Trecho para leitura>
Os impasses éticos e morais do uso de Inteligência Artificial
Enviada em 17/09/2023
Para o Filósofo alemão Hans Jonas, “uma sociedade saudável deve ser capaz de reconhecer e amenizar suas
enfermidades sociais”. Tal preceito é contraposto no que tange a Os Impasses éticos e morais do uso de inteligência artificial IA. A resolução desse entrave decorrente não só da privacidade mas também da Vulnerabilidade a Ataques Cibernéticos.
Convém analisar, a princípio, que a privacidade é um fato determinante na permanência do óbice social supracitado. Quanto essa questão o armazenamento de abundantes de dados pessoais pode representar sérios riscos para a privacidade pessoal, 40,4 bilhões vazamentos de dados ocorreram no mundo em 2021, sendo 815 milhões apenas no Brasil. Com isso, são necessárias intervenções para soluciona esse empecilho.
Outro ponto relevante nessa temática é que Vulnerabilidade a Ataques Cibernéticos é um elemento preponderante na dificuldade de superação da problemática. A respeito disso como a IA se baseia em algoritmos e sistemas complexos, também pode ser alvo de hackers que procuram manipular ou explorar esses sistemas para obter uma vantagem injusta. Diante disso no primeiro semestre de 2023, o relatório encontrou mais de 10.000 vulnerabilidades únicas. Portanto, é preciso elaborar alterações para esse cenário pungente.
Depreende-se, portanto, a necessidade de medidas cabíveis que amenizem esse panorama. Sendo assim seria necessária uma atenção maior como, por exemplo, usar criptografia de dados, usar senhas mais complexas, tenha o controle de acesso e fazer backups periódicos. É preciso também ter atenção com as redes de Wi-Fi pública, evitar transições financeiras ou acessar informações pessoais conectados ao o Wi-Fi público. Espera-se, com isso, minimizar os impasses tanto da privacidade quanto dos ataques cibernéticos tornar ao corpo social nacional mais saudável conforme os preceitos de Hans Jonas.

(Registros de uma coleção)
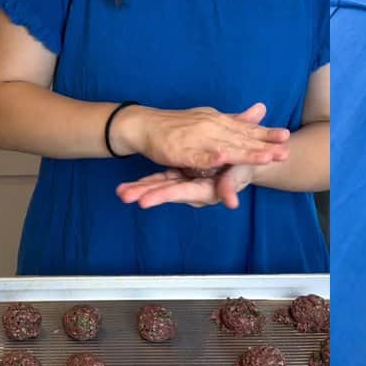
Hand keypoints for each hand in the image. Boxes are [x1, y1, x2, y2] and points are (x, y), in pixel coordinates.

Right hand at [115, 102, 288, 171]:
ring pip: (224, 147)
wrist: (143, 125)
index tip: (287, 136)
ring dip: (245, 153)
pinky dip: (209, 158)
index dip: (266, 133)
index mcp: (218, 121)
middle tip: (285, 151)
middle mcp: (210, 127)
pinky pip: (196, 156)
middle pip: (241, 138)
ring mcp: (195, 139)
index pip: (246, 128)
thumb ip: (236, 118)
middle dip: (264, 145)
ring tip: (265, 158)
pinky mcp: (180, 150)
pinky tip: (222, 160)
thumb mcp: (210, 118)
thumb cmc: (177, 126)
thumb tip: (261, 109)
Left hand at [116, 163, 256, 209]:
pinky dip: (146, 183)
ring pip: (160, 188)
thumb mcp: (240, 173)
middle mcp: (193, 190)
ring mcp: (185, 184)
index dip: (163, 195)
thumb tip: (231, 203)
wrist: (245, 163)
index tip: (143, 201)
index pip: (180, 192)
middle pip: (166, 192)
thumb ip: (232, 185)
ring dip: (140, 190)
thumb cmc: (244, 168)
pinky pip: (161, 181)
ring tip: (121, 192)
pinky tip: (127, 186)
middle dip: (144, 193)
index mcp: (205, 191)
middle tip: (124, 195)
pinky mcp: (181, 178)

* * *

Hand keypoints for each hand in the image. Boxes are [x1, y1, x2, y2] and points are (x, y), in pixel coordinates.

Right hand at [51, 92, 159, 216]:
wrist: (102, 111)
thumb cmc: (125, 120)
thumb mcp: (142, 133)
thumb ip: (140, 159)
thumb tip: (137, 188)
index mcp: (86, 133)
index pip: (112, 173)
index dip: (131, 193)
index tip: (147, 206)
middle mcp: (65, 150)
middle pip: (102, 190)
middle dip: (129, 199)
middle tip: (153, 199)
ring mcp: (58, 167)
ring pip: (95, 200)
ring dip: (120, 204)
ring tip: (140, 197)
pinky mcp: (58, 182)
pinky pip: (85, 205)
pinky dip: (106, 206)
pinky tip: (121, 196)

* * *

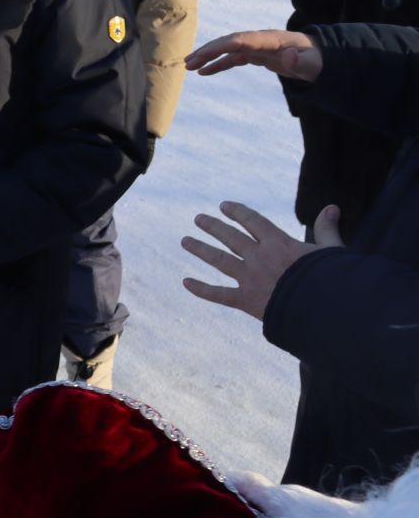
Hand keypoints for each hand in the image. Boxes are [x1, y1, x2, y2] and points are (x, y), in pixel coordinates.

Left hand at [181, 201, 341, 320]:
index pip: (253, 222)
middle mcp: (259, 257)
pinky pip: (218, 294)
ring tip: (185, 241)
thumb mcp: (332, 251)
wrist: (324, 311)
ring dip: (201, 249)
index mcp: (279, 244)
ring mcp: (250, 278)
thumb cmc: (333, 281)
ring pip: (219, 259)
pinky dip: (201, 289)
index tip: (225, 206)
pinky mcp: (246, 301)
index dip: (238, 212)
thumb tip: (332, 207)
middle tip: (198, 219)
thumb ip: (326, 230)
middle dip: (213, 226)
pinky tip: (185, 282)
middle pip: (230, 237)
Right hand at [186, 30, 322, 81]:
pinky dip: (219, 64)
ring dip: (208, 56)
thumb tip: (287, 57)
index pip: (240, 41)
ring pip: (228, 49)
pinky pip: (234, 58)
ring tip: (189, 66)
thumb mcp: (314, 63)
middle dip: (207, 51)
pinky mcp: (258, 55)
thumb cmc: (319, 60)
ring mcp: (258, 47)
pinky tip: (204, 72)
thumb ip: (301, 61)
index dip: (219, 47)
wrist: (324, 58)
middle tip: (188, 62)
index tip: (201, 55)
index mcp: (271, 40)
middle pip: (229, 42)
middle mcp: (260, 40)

Instruções da tarefa>
Atualize o trecho do texto sobre inteligência artificial que vai de "Outro ponto relevante" até "esse cenário pungente.", substituindo "hackers" por "criminosos digitais".

Solução do exercício>
Outro ponto relevante nessa temática é que Vulnerabilidade a Ataques Cibernéticos é um elemento preponderante na dificuldade de superação da problemática. A respeito disso como a IA se baseia em algoritmos e sistemas complexos, também pode ser alvo de criminosos digitais que procuram manipular ou explorar esses sistemas para obter uma vantagem injusta. Diante disso no primeiro semestre de 2023, o relatório encontrou mais de 10.000 vulnerabilidades únicas. Portanto, é preciso elaborar alterações para esse cenário pungente.